Ault and his team began the work of draining the north tower from a nearby hydrant and into an overflow drain behind the park’s baseball fields earlier this week.
“Both towers are in pretty decent shape despite their ages,” Ault said, “But this is the kind of maintenance work that needs to happen every 20 to 25 years. It’s a job you want to do proactively and not reactively.”
The north tower was built in 1962. Then, in January 1977, after it blew a seam and released millions of gallons of water into Gaunt Park amid sub-zero temperatures, the second tower was erected in the summer of 1978 as a failsafe should the other tower falter again. The new tower doubled the Village’s water storage capacity from 1 million to nearly 2 million gallons.

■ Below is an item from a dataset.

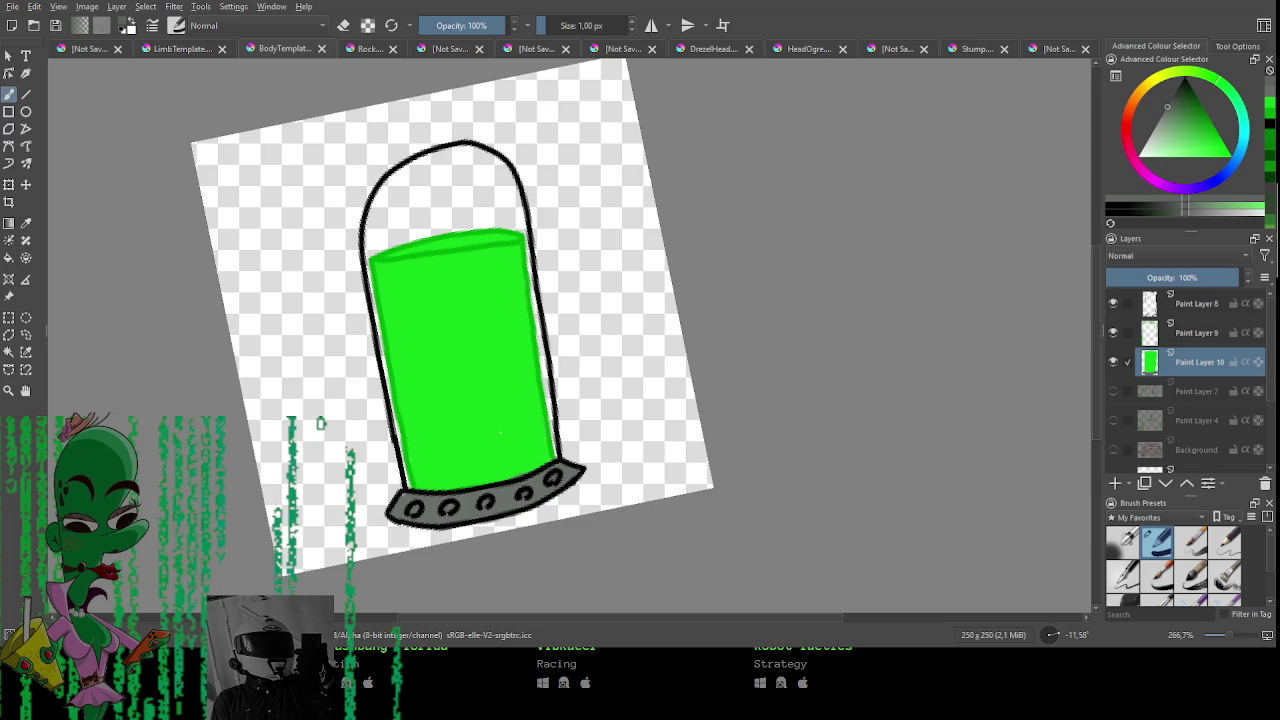
click(1171, 100)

As previously reported in the News, the most recent time one of the two towers was serviced was in 2004.
The whole two-year-long project will cost the Village $783,125 Public Works Director Johnnie Burns told the News earlier this week. That amount is composed of $694,400 to Viking Painting to paint both towers, and $88,725 to Dixon Engineering for their ongoing project inspection services — “to ensure the work is done well,” Village Manager Josué Salmerón said at a Village Council meeting last month.

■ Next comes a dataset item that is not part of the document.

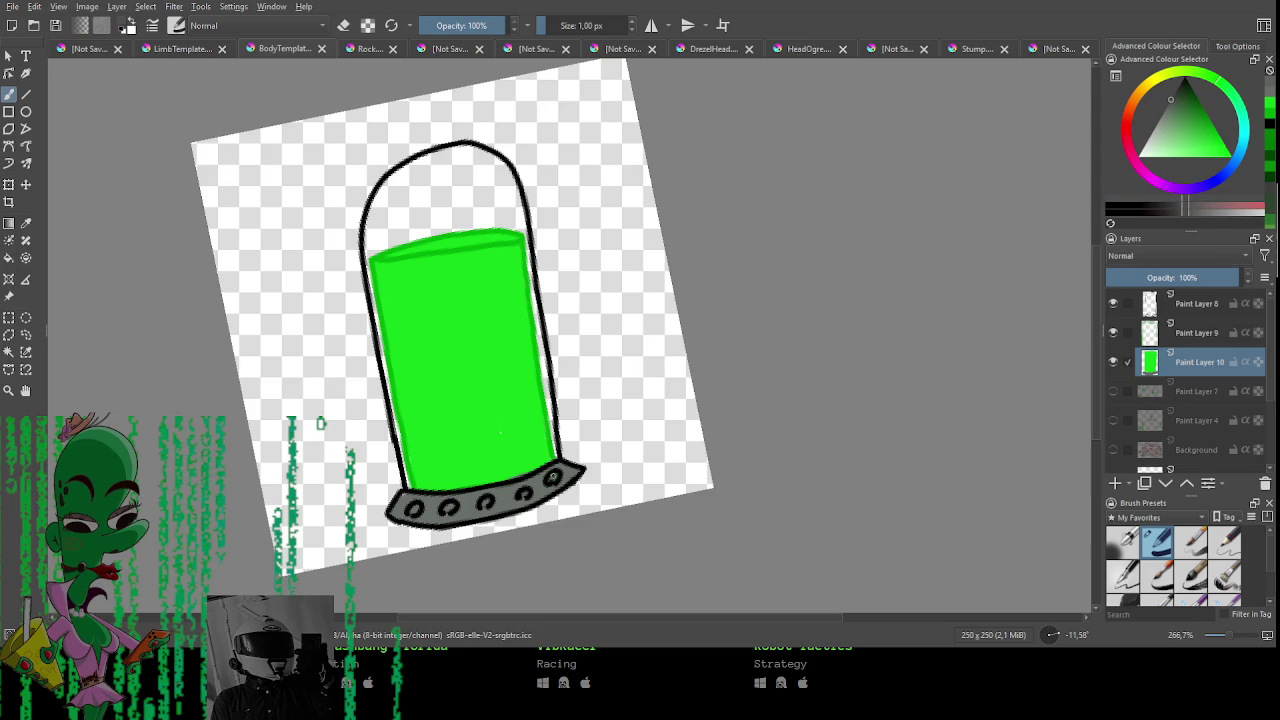
click(552, 477)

To accomplish the top-to-bottom job, Ault said he foresees both the painting and inspections crews setting up lifts, ladders, scaffolding, pulleys and more.
“If all goes well, which it will, villagers won’t notice any changes to their water,” Ault said. “The absolute worst case scenario is that we lose water pressure in town and we have to issue boil advisories while we collect water samples.”
“But again, I don’t expect that to happen,” Ault emphasized.
As for the paint job, villagers may mourn the loss of the iconic yellow bands on the towers. Ault said that once all is done, the towers will be colored a light blue. Owing to budgetary constraints for the project, Ault said that Viking Painting isn’t able to get too creative with the towers’ new designs.
“For now, it has to be light blue,” Ault said. “If we went dark, the sunlight could heat up the water and affect its quality. And white just shows dirt too easily. Blue’s going to look good.”
Note: Despite the shared name, this reporter is not affiliated with Dixon Engineering.